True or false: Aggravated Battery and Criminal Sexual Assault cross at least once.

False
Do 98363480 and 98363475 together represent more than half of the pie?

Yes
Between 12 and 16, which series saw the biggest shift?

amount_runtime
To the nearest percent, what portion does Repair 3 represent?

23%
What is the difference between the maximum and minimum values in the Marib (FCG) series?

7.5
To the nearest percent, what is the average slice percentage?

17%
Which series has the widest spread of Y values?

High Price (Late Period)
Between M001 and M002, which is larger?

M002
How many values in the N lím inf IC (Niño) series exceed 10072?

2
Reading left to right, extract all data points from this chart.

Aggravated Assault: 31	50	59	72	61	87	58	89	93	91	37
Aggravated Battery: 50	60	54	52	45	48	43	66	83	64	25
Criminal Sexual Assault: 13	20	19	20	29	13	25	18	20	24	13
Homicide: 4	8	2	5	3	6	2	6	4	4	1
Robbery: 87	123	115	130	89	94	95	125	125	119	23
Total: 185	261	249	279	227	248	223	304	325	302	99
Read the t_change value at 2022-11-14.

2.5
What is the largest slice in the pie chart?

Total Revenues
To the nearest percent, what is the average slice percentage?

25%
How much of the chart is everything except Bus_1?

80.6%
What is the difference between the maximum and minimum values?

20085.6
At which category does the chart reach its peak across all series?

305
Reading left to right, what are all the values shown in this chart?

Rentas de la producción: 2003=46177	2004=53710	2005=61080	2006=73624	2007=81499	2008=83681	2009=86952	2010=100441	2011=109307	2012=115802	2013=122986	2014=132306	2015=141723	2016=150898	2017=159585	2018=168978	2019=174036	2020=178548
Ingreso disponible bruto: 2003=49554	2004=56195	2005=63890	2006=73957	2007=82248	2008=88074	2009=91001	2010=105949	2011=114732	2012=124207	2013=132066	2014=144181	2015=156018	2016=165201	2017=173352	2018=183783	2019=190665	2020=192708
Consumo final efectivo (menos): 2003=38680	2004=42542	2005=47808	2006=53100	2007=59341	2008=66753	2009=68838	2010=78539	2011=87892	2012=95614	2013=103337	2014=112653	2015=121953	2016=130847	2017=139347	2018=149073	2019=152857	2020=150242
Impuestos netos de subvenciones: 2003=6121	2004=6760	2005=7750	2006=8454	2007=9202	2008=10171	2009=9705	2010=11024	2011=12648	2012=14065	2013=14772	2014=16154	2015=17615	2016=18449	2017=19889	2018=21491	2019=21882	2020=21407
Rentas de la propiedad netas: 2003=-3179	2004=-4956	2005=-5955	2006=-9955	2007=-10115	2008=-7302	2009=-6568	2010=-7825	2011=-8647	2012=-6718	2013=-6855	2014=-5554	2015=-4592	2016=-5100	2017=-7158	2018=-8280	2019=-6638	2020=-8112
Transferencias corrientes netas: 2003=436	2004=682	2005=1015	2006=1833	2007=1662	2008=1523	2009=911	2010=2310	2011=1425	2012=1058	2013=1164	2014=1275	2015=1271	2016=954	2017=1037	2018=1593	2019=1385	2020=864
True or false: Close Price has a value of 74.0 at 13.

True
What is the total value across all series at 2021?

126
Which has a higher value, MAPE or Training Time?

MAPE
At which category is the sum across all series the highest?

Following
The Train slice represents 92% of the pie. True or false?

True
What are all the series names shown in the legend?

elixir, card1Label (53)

------

*Assignment*. Count the lines in the data above that contain the string "Rentas", and reply with only that number.

*Answer space*. 2